The lines needed are those from the start of the records through the line holding "e. Bael Fruit (Aegle marmelos, L. Corr)", each copied exactly.
Content starts
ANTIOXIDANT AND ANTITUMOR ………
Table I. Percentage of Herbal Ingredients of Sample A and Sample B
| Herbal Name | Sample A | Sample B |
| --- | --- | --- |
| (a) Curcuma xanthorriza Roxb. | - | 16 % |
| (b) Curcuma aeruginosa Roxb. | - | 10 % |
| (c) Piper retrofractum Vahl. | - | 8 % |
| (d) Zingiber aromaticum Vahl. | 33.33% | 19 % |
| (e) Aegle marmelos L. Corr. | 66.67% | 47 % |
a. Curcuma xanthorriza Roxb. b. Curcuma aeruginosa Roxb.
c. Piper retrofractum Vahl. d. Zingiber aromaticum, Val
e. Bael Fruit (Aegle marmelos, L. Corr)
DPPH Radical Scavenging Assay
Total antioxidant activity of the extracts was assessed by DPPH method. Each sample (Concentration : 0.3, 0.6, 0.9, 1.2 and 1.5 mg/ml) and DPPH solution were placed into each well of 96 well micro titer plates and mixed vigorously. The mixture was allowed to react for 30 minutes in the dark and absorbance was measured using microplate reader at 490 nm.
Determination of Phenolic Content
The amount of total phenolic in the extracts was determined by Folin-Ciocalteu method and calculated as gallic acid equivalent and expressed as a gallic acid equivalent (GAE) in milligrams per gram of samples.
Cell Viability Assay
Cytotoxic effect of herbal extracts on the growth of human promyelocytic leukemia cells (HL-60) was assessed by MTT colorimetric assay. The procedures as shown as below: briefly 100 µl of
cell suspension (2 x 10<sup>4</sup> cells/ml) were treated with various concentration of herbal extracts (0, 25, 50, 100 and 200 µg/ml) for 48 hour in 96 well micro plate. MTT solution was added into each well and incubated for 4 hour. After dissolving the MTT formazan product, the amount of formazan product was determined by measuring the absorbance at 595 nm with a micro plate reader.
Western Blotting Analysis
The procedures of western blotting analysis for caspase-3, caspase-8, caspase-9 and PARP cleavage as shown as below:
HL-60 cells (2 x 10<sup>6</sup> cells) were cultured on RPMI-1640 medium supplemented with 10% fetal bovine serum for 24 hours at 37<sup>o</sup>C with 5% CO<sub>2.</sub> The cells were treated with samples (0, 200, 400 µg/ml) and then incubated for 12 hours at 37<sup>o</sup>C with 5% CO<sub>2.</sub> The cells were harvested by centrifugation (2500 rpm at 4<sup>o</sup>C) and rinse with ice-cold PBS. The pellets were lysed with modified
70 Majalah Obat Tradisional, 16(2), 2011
Content ends
Answer box:
ANTIOXIDANT AND ANTITUMOR ………
Table I. Percentage of Herbal Ingredients of Sample A and Sample B
| Herbal Name | Sample A | Sample B |
| --- | --- | --- |
| (a) Curcuma xanthorriza Roxb. | - | 16 % |
| (b) Curcuma aeruginosa Roxb. | - | 10 % |
| (c) Piper retrofractum Vahl. | - | 8 % |
| (d) Zingiber aromaticum Vahl. | 33.33% | 19 % |
| (e) Aegle marmelos L. Corr. | 66.67% | 47 % |
a. Curcuma xanthorriza Roxb. b. Curcuma aeruginosa Roxb.
c. Piper retrofractum Vahl. d. Zingiber aromaticum, Val
e. Bael Fruit (Aegle marmelos, L. Corr)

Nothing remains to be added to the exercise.